My natural Aspergian weirdness, in turn, led me to retreat at an early age to ultra-accepting and ultra-liberal social landscapes like theatre troupes and art schools, where queerness was commonplace and homophobia was basically nonexistent. So my gradual realization that I was attracted to women as well as men struck me as… like, literally nothing to worry about.
Still, though my dating app profiles have long been set to “seeking both,” I generally described myself as straight up until about 2 years ago primarily because I didn’t feel “bi enough” to use the label given that I’d never actually acted on any of my same-sex attractions, which probably circles back to the fact that I haven’t dated much period due to, like, the inherently terrifying nature of interaction with the rest of the human race. But post ~certain experiences~ during my time in grad school at, pardon the cliché, Sarah Lawrence College: I feel pretty damn bi.

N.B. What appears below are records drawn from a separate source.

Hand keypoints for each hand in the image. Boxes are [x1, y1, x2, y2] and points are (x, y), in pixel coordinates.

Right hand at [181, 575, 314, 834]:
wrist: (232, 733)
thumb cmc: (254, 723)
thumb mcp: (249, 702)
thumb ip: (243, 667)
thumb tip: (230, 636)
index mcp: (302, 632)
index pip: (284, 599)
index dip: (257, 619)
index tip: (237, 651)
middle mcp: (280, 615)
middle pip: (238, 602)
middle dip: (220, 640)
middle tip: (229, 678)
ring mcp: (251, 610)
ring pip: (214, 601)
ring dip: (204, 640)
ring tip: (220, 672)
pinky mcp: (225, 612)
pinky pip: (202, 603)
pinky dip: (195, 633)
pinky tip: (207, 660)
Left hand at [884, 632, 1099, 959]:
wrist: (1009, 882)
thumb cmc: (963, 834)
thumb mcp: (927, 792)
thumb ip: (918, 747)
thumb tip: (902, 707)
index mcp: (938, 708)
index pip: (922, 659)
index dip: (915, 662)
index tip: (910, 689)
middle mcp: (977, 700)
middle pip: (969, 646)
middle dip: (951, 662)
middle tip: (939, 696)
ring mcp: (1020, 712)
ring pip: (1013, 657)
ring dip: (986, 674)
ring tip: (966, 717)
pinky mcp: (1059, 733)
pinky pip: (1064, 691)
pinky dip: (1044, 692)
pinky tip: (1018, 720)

Now, all that being said: back to Zeezou’s Stardust Extravaganza!
I admit that I was a little nervous going into the project, bc, you know, the inherently terrifying nature of interaction with the human race, but I quickly found that working with my talented and friendly collective-mates was nothing to be scared of. On the contrary, I quickly found myself enjoying the camaraderie, especially given that the pandemic had interfered with much of my usual interaction with the rest of the human race.
It’s the same push-pull paradox that’s kept bringing theatre back to the forefront of my life despite my repeated attempts to abandon it for more “sensible” and less nerve-wracking pursuits. Seldom do I feel more vulnerable and exposed than when performing in a play or seeing my writing come to life onstage; but seldom do I feel more alive, fulfilled, and genuinely connected to other people than when in the midst of putting on a show, even an online one!

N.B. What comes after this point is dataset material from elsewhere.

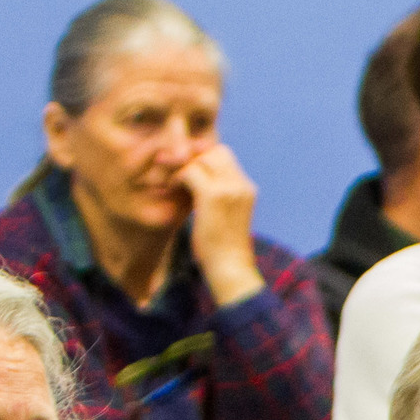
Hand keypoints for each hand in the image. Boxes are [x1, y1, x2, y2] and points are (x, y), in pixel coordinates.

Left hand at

It’s also worth noting that the decision to take this project virtual is likely the only reason this particular collective of people was able to convene. Though a non-COVID version of MQTC would have presumably been open only to artists who lived in Miami or close enough to commute there regularly, the online version attracted artists from not only all corners of Florida but as far away as Texas, Nebraska, and Oklahoma.
The resulting troupe of 12 also ended up being an incredibly diverse one in regards to age, gender identity, and ethnic background as well as sexuality, meaning that getting a chance to work with and learn the perspectives of my fellow collective members was often as enlightening as entertaining!
After a few rounds of “collaborative speed dating,” we were able to establish a few basic objectives for our project:
We wanted to address the sparsity of queer-themed children’s programming by creating a theatre work that would be suitable for the whole family and appeal to kids as well as adults
We wanted to tell a positive and uplifting queer story rather than one that focused on struggles and hardship
And we wanted to center gender nonconforming characters, play with metatheatrical themes, and embrace an out of this world aesthetic!